Question:  But that just… it’s just a different intergovernmental format.  I mean, all those G20 countries are all members of the United Nations.  I don’t understand why you wouldn’t want to take control of it yourself.  [cross talk]

Spokesman:  The G20… it’s not about control.  It’s about efficiency.  And we’ve seen the G20 since its creation take the lead on issues having to do with the global economy, having to do with resources.  So, we feel it’s a natural place for coordination on the financial side and on the scientific side to be done very clearly in full support of the World Health Organization’s work, of the UN’s work, and what we’re… we can… what we hope to be able to achieve on the ground.

Okay.  Sarah Walton and then we’ll go to Evelyn.

And by the way, all the ACT numbers are online on the WHO platform.  So, you can dig down in there.


Question:  Hi, Stéphane.  Thank you.  Can you hear me?

Spokesman:  I can.

Question:  Lovely.  And on Myanmar, the UN special rapporteur has warned for the potential of a sudden increase in violence there.  Given that, does the Secretary‑General have hope that the Security Council might return to this issue?

Spokesman:  Well, we definitely hope… first of all, I would say we share those concerns, but we would definitely hope for continued interest in the situation in Myanmar by the Security Council and continued action and a strong voice and unified voice coming out of the Security Council on the situation in Myanmar.

Correspondent:  Thank you.

Spokesman:  Okay.  Evelyn?

Question:  Hi, Steph.  Good to see you again.  Excuse me.

Spokesman:  Nice to see you.

Question:  Is there any update on Yemen, on the Houthi offensive to… on the general Houthi offensive and how it affects the UN aid distribution?  [cross talk]

Spokesman:  No.  No, no updates on the situation in Marib, which continues to be a source of worry for us, I think, as we’ve been underscoring.  The fighting there risks creating a new wave of internally displaced people who have already been displaced and, of course, is not conducive to more political talks.

Correspondent:  Thank you.

Spokesman:  You’re welcome.  I don’t see anything else in the chat but if you have a… Stefano?

Question:  Thank you very much, Stéphane.  It’s a question I asked you a month ago.  Now it’s seven months, the death of Mario Paciolla, and unfortunate, especially the family is not satisfied with… with what’s happening.  They even use the word omertà.  Probably is a word everybody knows, is a word when you don’t want the truth coming out, the Mafia uses that word.

So, there is anything that you can say from the UN to help the people that wants the truth for Mario Paciolla that I remind everybody was working for the United Nations in Colombia?

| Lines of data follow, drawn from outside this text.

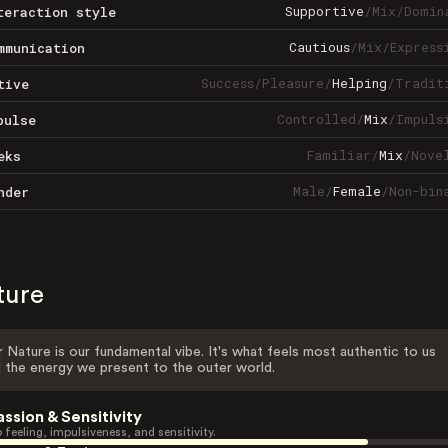
Supportive
/
Mix
/
Domin
teraction style
Cautious
/
Mix
/
Express
mmunication
Success
/
Pleasure
/
Helping
/
Tradit
tive
Controlled
/
Mix
/
Impuls
pulse
Familiar
/
Mix
/
Nove
eks
Male
/
Female
/
Non-bin
nder
ture
 Nature is our fundamental vibe. It's what feels most authentic to us
 the energy we present to the outer world.
assion & Sensitivity
 feeling, impulsiveness, and sensitivity.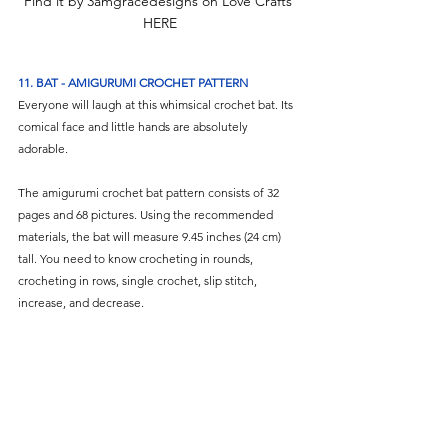
Find it by 3amgracedesigns on Love Crafts 
HERE
11. BAT - AMIGURUMI CROCHET PATTERN
Everyone will laugh at this whimsical crochet bat. Its 
comical face and little hands are absolutely 
adorable. 
The amigurumi crochet bat pattern consists of 32 
pages and 68 pictures. Using the recommended 
materials, the bat will measure 9.45 inches (24 cm) 
tall. You need to know crocheting in rounds, 
crocheting in rows, single crochet, slip stitch, 
increase, and decrease.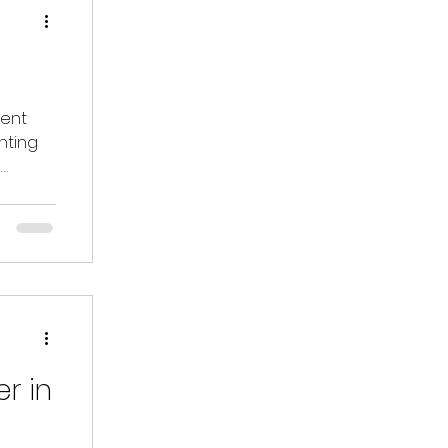
pent
nting
d
r in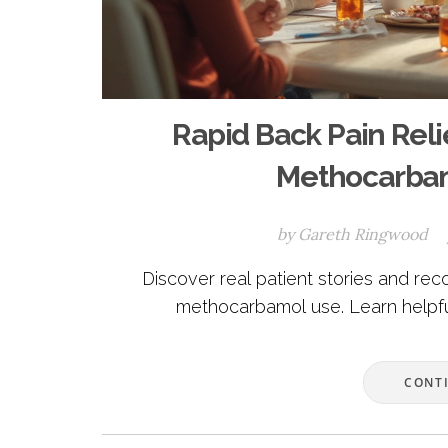
Rapid Back Pain Relie
Methocarbam
by
Gareth Ringwood
Discover real patient stories and reco
methocarbamol use. Learn helpful
CONT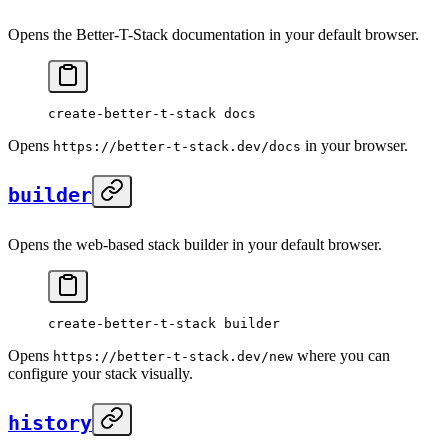
Opens the Better-T-Stack documentation in your default browser.
create-better-t-stack
 docs
Opens
in your browser.
https://better-t-stack.dev/docs
builder
Opens the web-based stack builder in your default browser.
create-better-t-stack
 builder
Opens
where you can
https://better-t-stack.dev/new
configure your stack visually.
history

Spokesman:  Look, first of all, we share and understand the anguish of the family, which is more than understandable.  What I will say is that we continue to work very closely with the relevant national authorities, whether it’s the Colombian authorities or the Italian authorities, who have the primary responsibilities for these criminal investigations, and we will continue to do so.

Mr. Bays, you look like you want to say something… or at least ask something.

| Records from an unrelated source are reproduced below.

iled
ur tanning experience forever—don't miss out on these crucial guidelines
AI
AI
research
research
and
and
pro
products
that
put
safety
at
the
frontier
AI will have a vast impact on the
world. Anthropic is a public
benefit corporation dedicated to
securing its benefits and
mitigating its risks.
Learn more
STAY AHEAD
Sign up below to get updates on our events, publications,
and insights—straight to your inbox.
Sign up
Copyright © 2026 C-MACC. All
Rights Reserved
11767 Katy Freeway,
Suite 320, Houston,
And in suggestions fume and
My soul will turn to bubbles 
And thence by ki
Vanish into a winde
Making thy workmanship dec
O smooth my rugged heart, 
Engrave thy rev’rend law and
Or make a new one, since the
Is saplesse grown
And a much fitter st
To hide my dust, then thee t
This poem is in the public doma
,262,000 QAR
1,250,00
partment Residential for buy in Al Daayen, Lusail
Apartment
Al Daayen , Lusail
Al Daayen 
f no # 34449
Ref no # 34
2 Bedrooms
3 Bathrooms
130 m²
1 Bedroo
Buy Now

Question:  Sort of more say something.  It’s not really a proper, substantial question, but it’s about scheduling.  We have a Yemen meeting tomorrow.  You mentioned that we might have a stakeout with the Special Envoy.  How is that proceeding?

Spokesman:  That’s a good question.  I need to check.

Correspondent:  Thank you.

Spokesman:  Okay.  All right.  Mr. [Brenden] Varma, do you want to say something so we can do a wave?

For information media. Not an official record.